7 It’s easy to reinvent yourself. When Ben Affleck won the Bafta for best director last year for the film Argo, he said that he’d appeared in so many dud films that he thought his career was finished, but that the experience of standing behind the camera had provided him with salvation, a second act. It turns out my son was right – reinvention is easier than you realise. So, in the past few months, among other things, I’ve written speeches and blogs for FTSE-100 businessmen, finely crafted 23 minutes of a future Oscar-winning screenplay (well, one can live in hope), pitched hugely ambitious projects to CEOs, become part of three internet start-up teams, engaged in consultancy for companies that once rejected my job applications and created a new one-off newspaper. I am not learning to fly, however.
8 Travelling by train outside rush hour is monumentally upsetting. This is because you are off to interviews, pitches or meetings dressed in a nice suit and everyone else is either a bemused tourist, drunk, old or also unemployed.

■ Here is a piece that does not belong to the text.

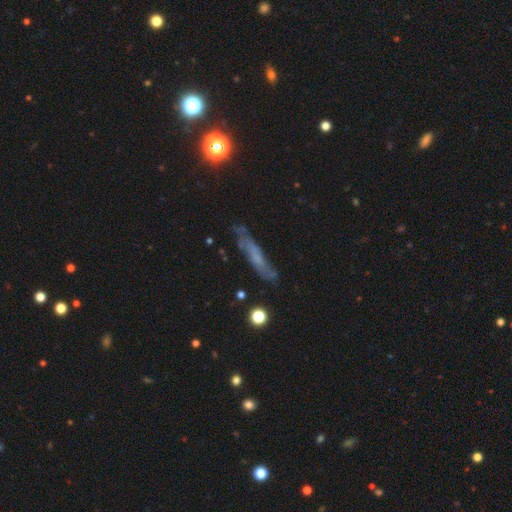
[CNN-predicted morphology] Smooth or featured: featured or disk — 50% (smooth — 37%)
Edge-on disk: yes — 57% (no — 43%)
Merging: none — 68% (minor disturbance — 21%)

9 Always say yes. To work that is below your pay grade (learn to accept the incredulous looks when you mention your true rates); to meeting people who won’t be able to help (they may know someone who can); to unpaid work; to questions about whether you have experience in areas you don’t (that’s what Google is for); to anyone, especially parents, who asks if you’re making a success of it. By displaying such positivity, you’ll find you veer off the plan you devised 12 months ago and end up in a place you hadn’t expected – and will be all the better for it.
10 It’ll be OK. “Why wouldn’t you be OK?” said my publisher friend last week. “I mean, it was obvious to me 12 months ago. I know who you are.” What he meant, of course, is that when something bruises your ego, it’s easy to forget your best bits. The one person who didn’t was my wife, who pretty much saved my life in those first 48 hours and continued to convince me it would all be OK, eventually.